*** Opening of The input ***
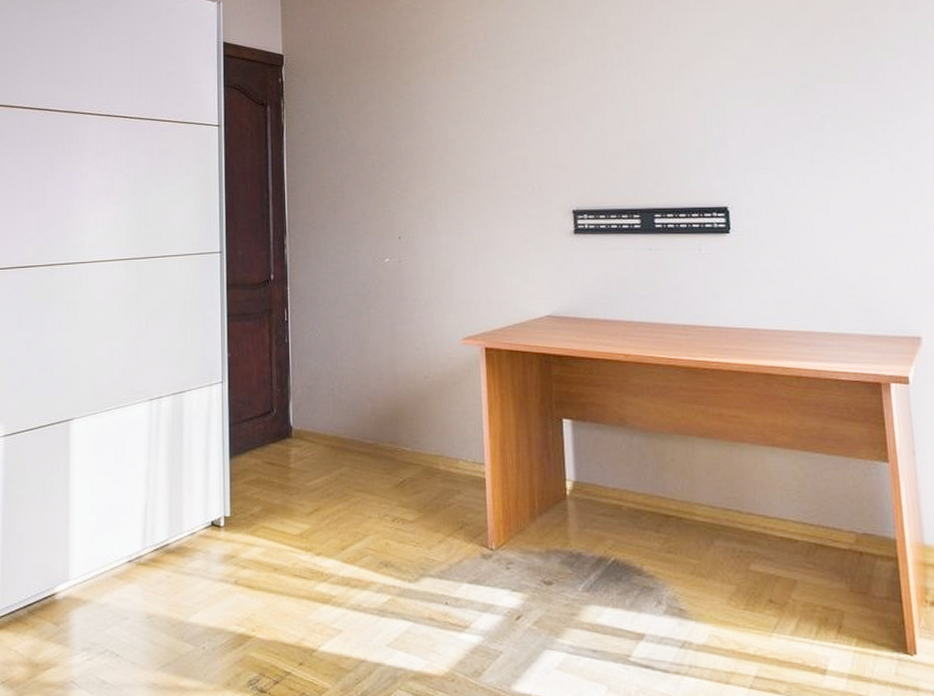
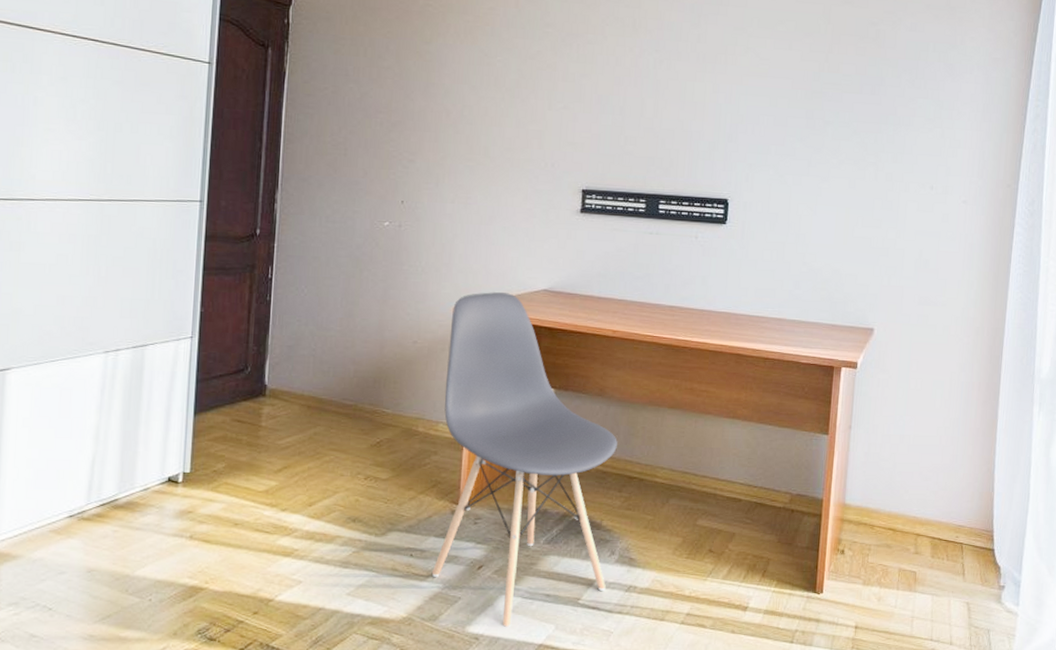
chair: none [459,321,657,686] -> present [431,292,618,627]

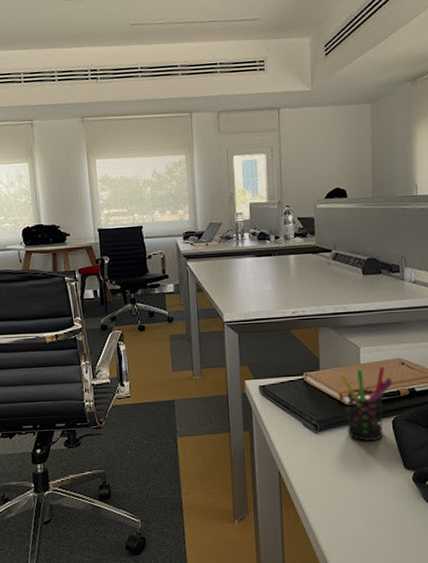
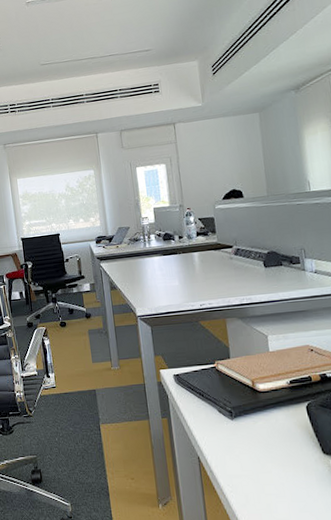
pen holder: present [339,366,393,441] -> none [249,353,304,427]

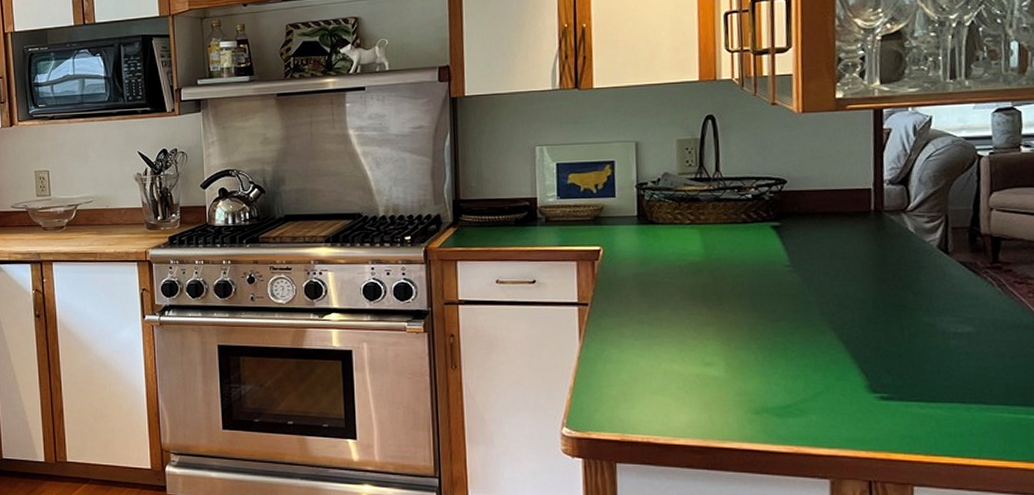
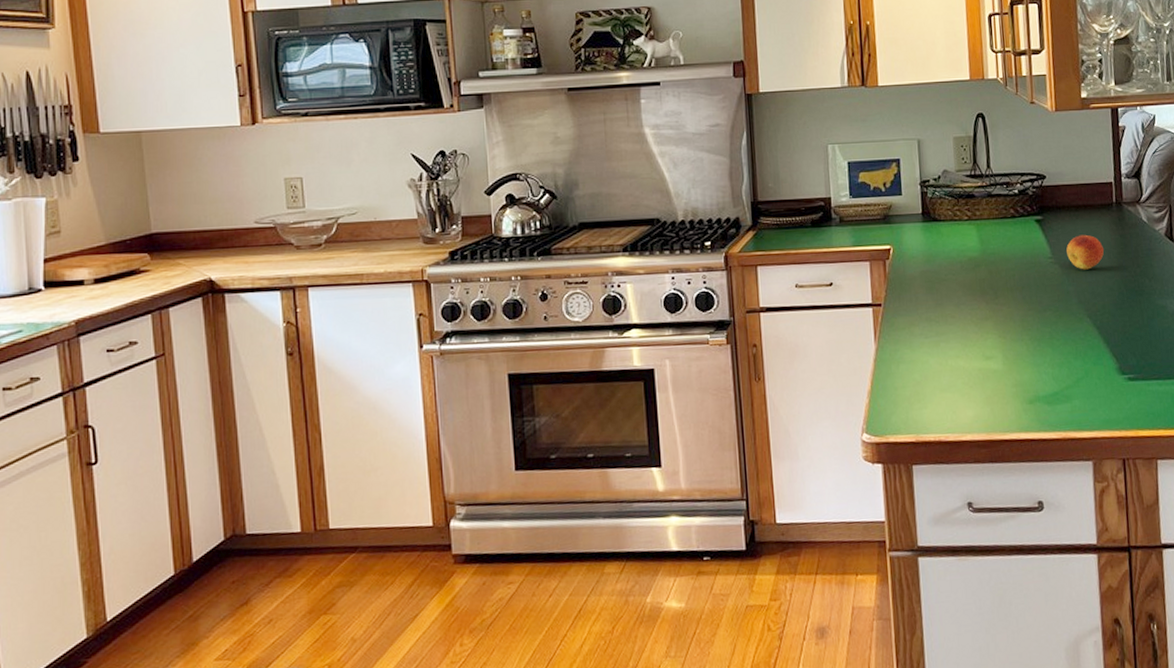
fruit: none [809,243,856,280] -> present [1066,234,1104,270]

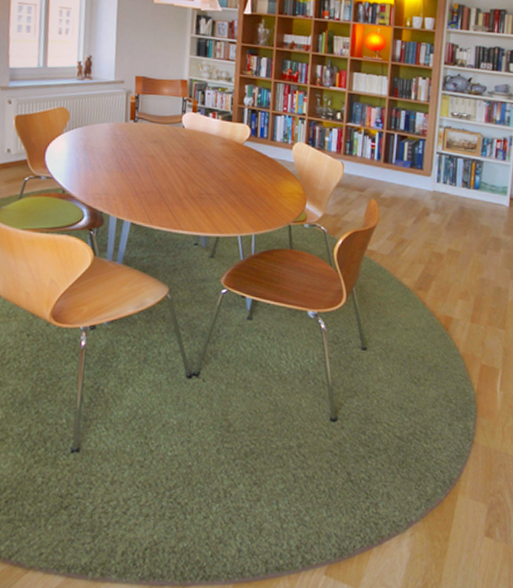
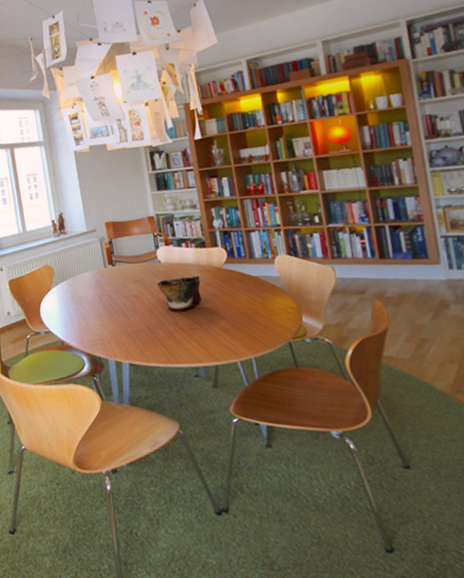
bowl: none [176,146,220,179] -> present [157,275,202,311]

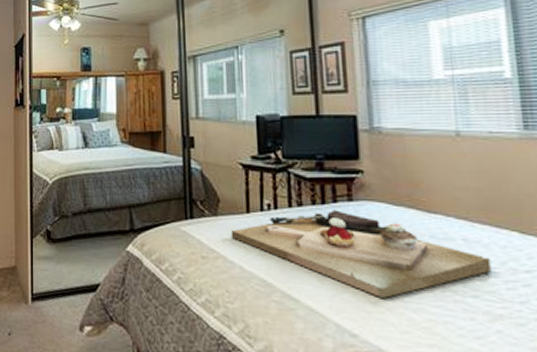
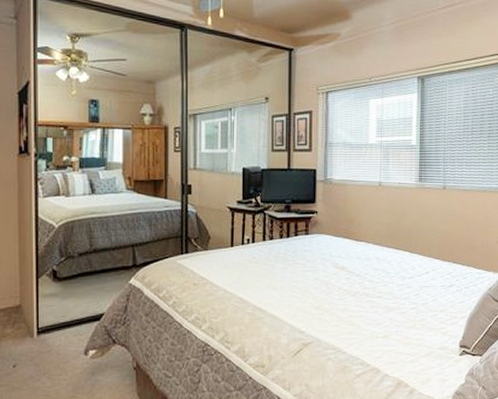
decorative tray: present [230,209,492,298] -> none [217,241,391,303]

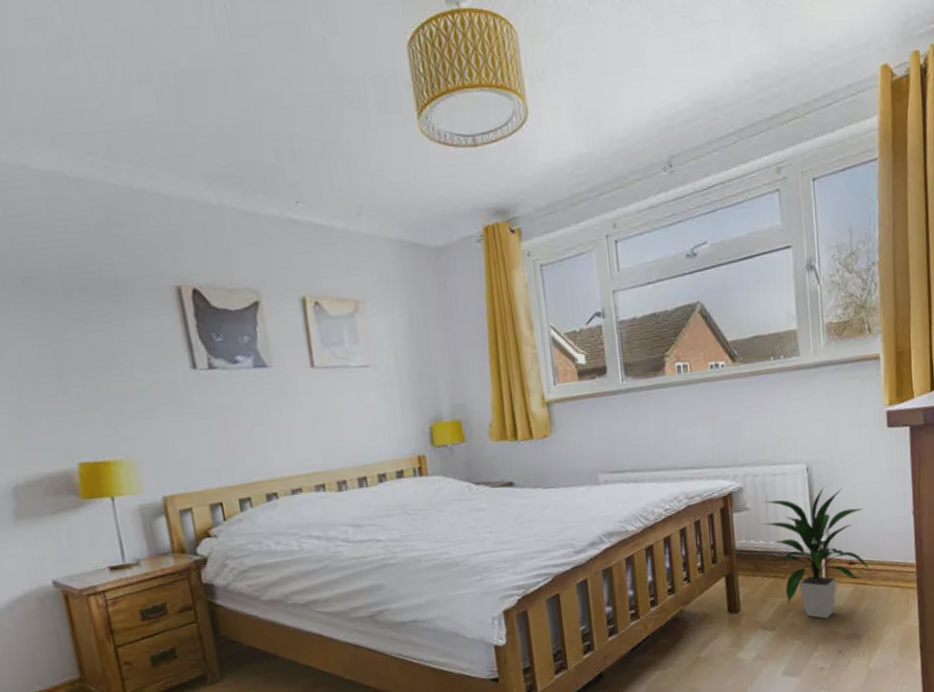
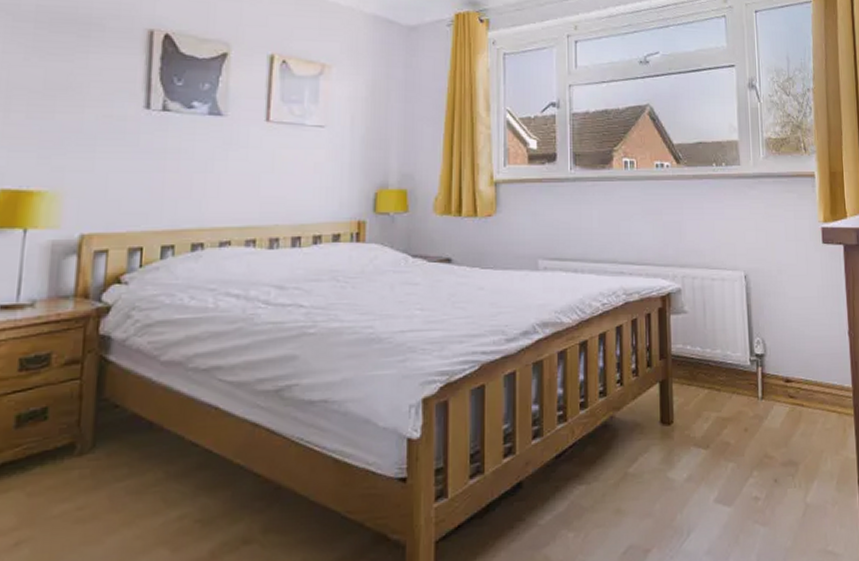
indoor plant: present [763,486,871,619] -> none [700,297,808,440]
*** Close of The input ***
To-do item: Without carrying over any pictures, retype the records above exactly.

Solution to the exercise:
chair: none [459,321,657,686] -> present [431,292,618,627]

pen holder: present [339,366,393,441] -> none [249,353,304,427]

fruit: none [809,243,856,280] -> present [1066,234,1104,270]

bowl: none [176,146,220,179] -> present [157,275,202,311]

decorative tray: present [230,209,492,298] -> none [217,241,391,303]

indoor plant: present [763,486,871,619] -> none [700,297,808,440]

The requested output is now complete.